- **Problem**
Your answer must be an exact copy of the data, without any pictures.

- **Available data**

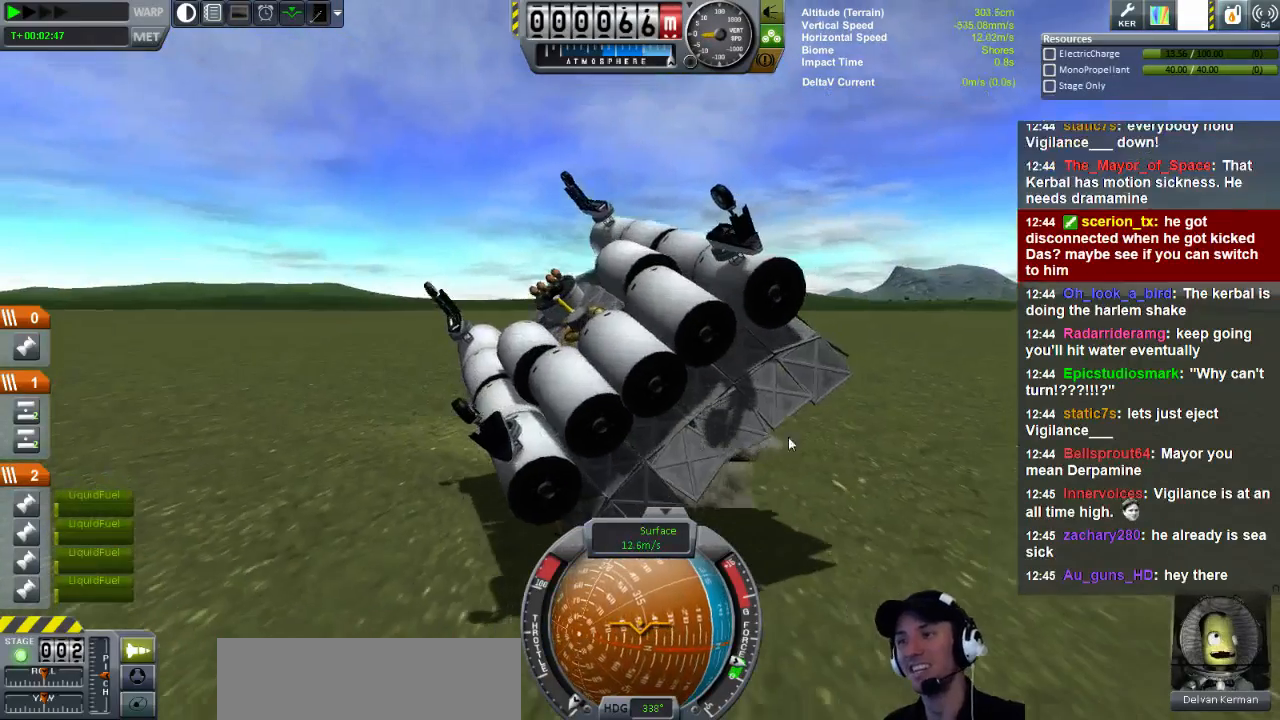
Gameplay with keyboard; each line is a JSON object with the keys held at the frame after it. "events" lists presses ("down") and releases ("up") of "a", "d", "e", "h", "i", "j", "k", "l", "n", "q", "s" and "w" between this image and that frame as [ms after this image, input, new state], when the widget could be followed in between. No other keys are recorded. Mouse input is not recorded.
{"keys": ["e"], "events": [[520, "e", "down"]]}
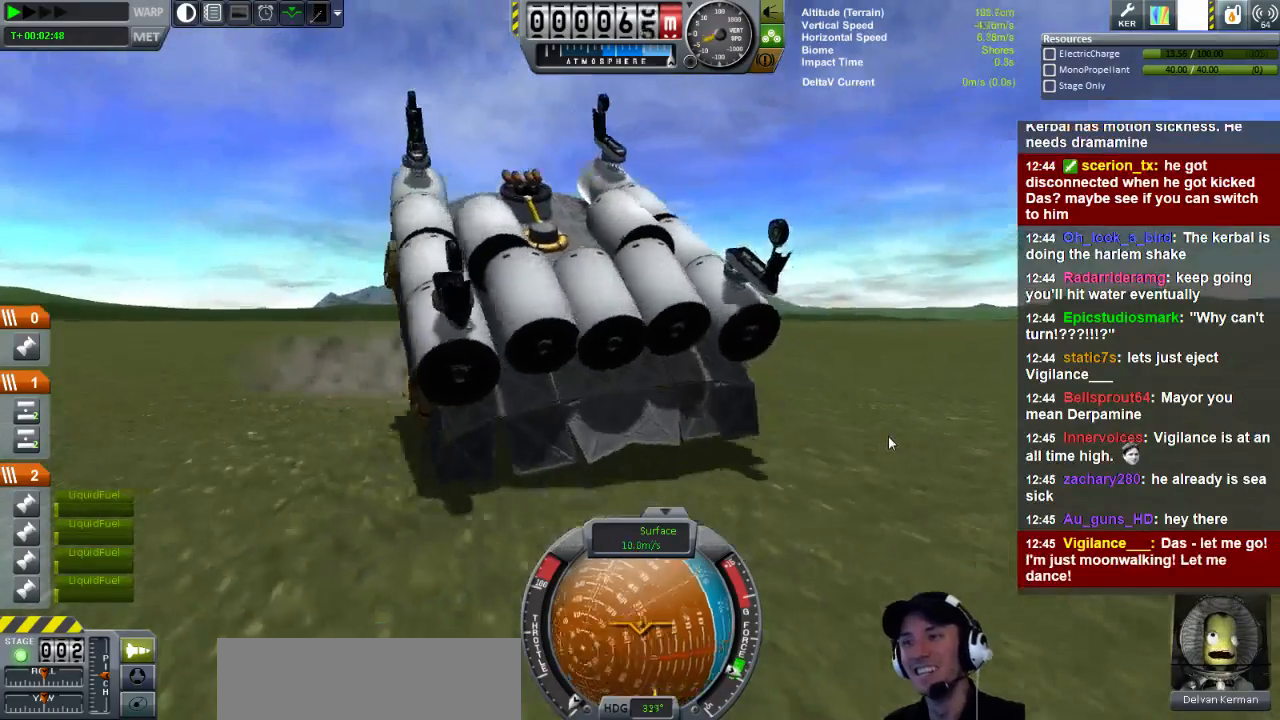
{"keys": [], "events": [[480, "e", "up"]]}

- **Response to the task**
Gameplay with keyboard; each line is a JSON object with the keys held at the frame after it. "events" lists presses ("down") and releases ("up") of "a", "d", "e", "h", "i", "j", "k", "l", "n", "q", "s" and "w" between this image and that frame as [ms after this image, input, new state], when the widget could be followed in between. No other keys are recorded. Mouse input is not recorded.
{"keys": ["e"], "events": [[520, "e", "down"]]}
{"keys": [], "events": [[480, "e", "up"]]}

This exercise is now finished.